This week’s Economist has an article (behind a paywall) called Work and Play about the gamification of hiring. (No, I do not like gamification as a word, either. But when the Economist uses it, what can you do?)
The gamification here is using video games:
Happy Hour, which will be unveiled to the public on May 28th, is one of several video games developed by Knack, a start-up founded by Guy Halfteck, an Israeli entrepreneur. The games include a version of Happy Hour in which sushi replaces booze, Words of Wisdom (a word game) and Balloon Brigade (which involves putting out fires with balloons and water).
They are designed to test cognitive skills that employers might want, drawing on some of the latest scientific research. These range from pattern recognition to emotional intelligence, risk appetite and adaptability to changing situations.

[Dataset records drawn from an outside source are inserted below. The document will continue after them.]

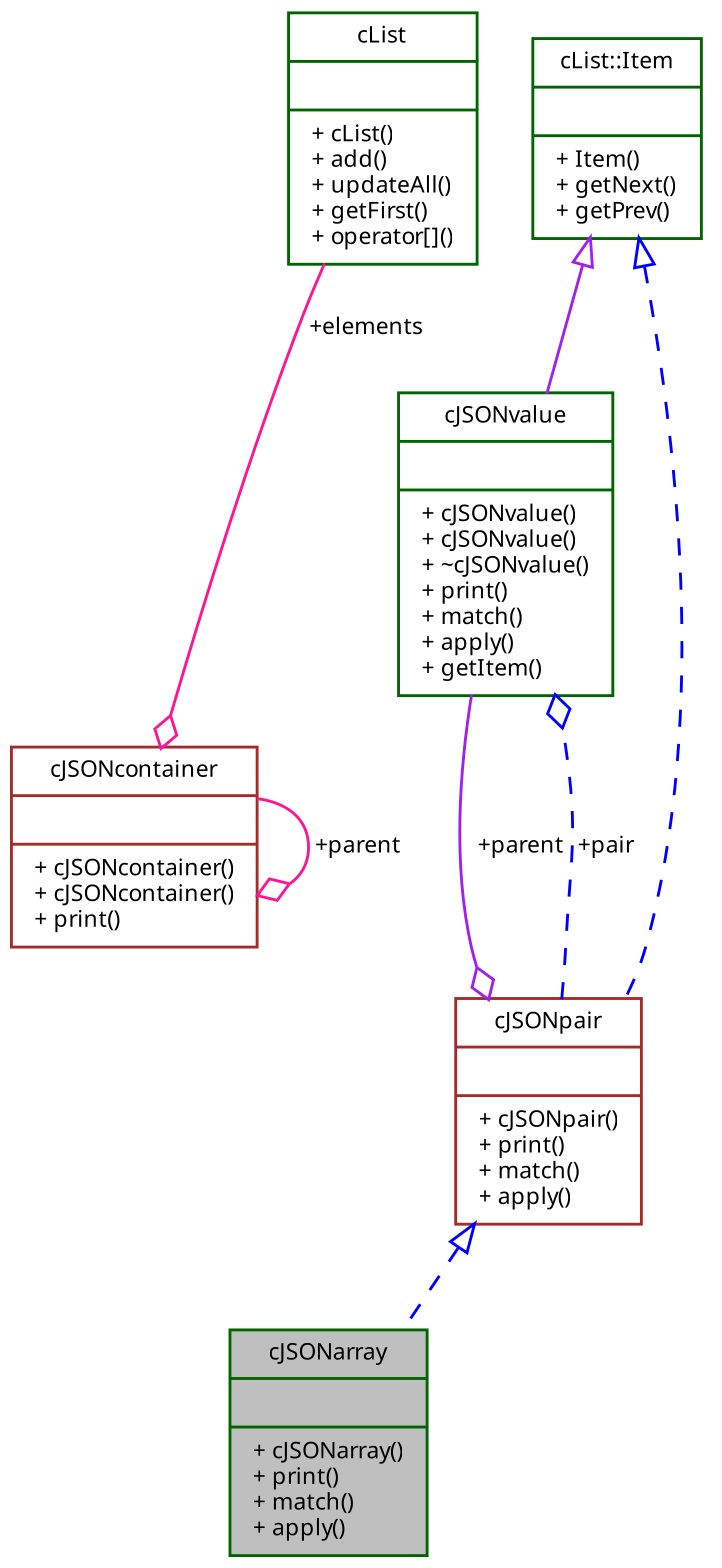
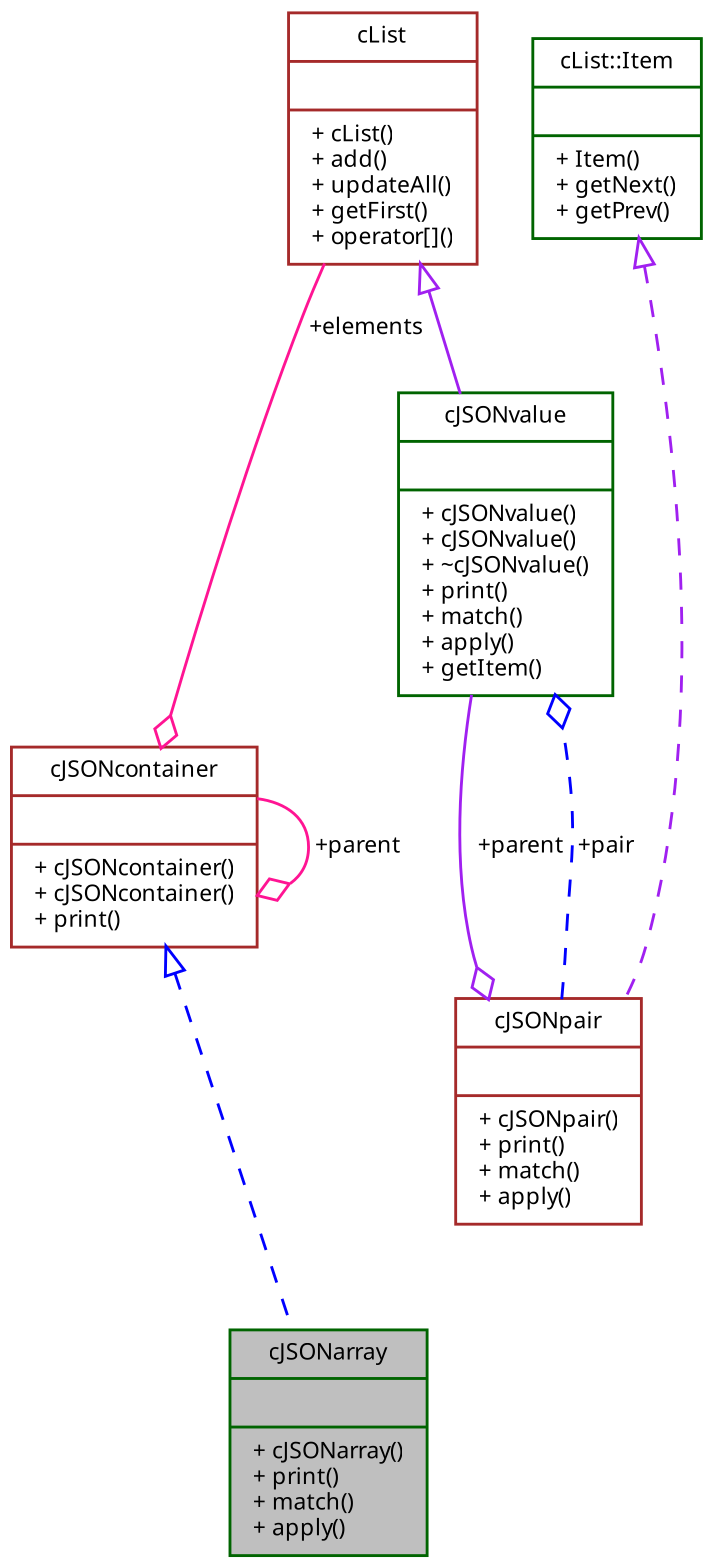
  digraph {
    node [color=darkgreen fillcolor=white fontname=Sans fontsize=8 shape=record style=filled]
    edge [color=purple fontname=Sans fontsize=8 labelfontname=Sans labelfontsize=8 style=solid arrowhead=odiamond]
    n1 [fillcolor=grey75 fontcolor=black height=0.2 label="{cJSONarray\n||+ cJSONarray()\l+ print()\l+ match()\l+ apply()\l}" width=0.4]
    n2 [color=brown height=0.2 label="{cJSONcontainer\n||+ cJSONcontainer()\l+ cJSONcontainer()\l+ print()\l}" width=0.4]
    n3 [height=0.2 label="{cJSONvalue\n||+ cJSONvalue()\l+ cJSONvalue()\l+ ~cJSONvalue()\l+ print()\l+ match()\l+ apply()\l+ getItem()\l}" width=0.4]
    n4 [color=brown height=0.2 label="{cJSONpair\n||+ cJSONpair()\l+ print()\l+ match()\l+ apply()\l}" width=0.4]
    n5 [height=0.2 label="{cList::Item\n||+ Item()\l+ getNext()\l+ getPrev()\l}" width=0.4]
-   n6 [height=0.2 label="{cList\n||+ cList()\l+ add()\l+ updateAll()\l+ getFirst()\l+ operator[]()\l}" width=0.4]
-   n4 -> n1 [arrowtail=onormal color=blue dir=back style=dashed arrowhead=""]
+   n6 [color=brown height=0.2 label="{cList\n||+ cList()\l+ add()\l+ updateAll()\l+ getFirst()\l+ operator[]()\l}" width=0.4]
+   n2 -> n1 [arrowtail=onormal color=blue dir=back style=dashed arrowhead=""]
    n2 -> n2 [color=deeppink label=" +parent"]
    n3 -> n4 [label=" +parent"]
    n4 -> n3 [color=blue label=" +pair" style=dashed]
-   n5 -> n3 [arrowtail=onormal dir=back arrowhead=""]
-   n5 -> n4 [arrowtail=onormal color=blue dir=back style=dashed arrowhead=""]
+   n6 -> n3 [arrowtail=onormal dir=back arrowhead=""]
+   n5 -> n4 [arrowtail=onormal dir=back style=dashed arrowhead=""]
    n6 -> n2 [color=deeppink label=" +elements"]
  }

And so, the gamification of hiring.
It’s an open question how successful this will be, and whether it’s a development of enduring substance, or a trend that will wither. For now:
Some firms seem to see the potential. The GameChanger unit of Shell, which seeks out new disruptive technologies for the oil giant, is about to test if Knack can help it identify innovators. Bain & Company, a consultancy, is to run a pilot: it will start by getting current staff to play the games, to see which skills make for a successful consultant. (The ability to charge a lot for stating the obvious is presumably not one of them.) “If someone can materially improve our ability to select the best talent, that is worth a lot to us,” says Mark Howorth, a recruiter at Bain. And if not, at least the process will be fun.
Fast forward a few years. After the gamification of hiring, are we bound to see the gamification of firing?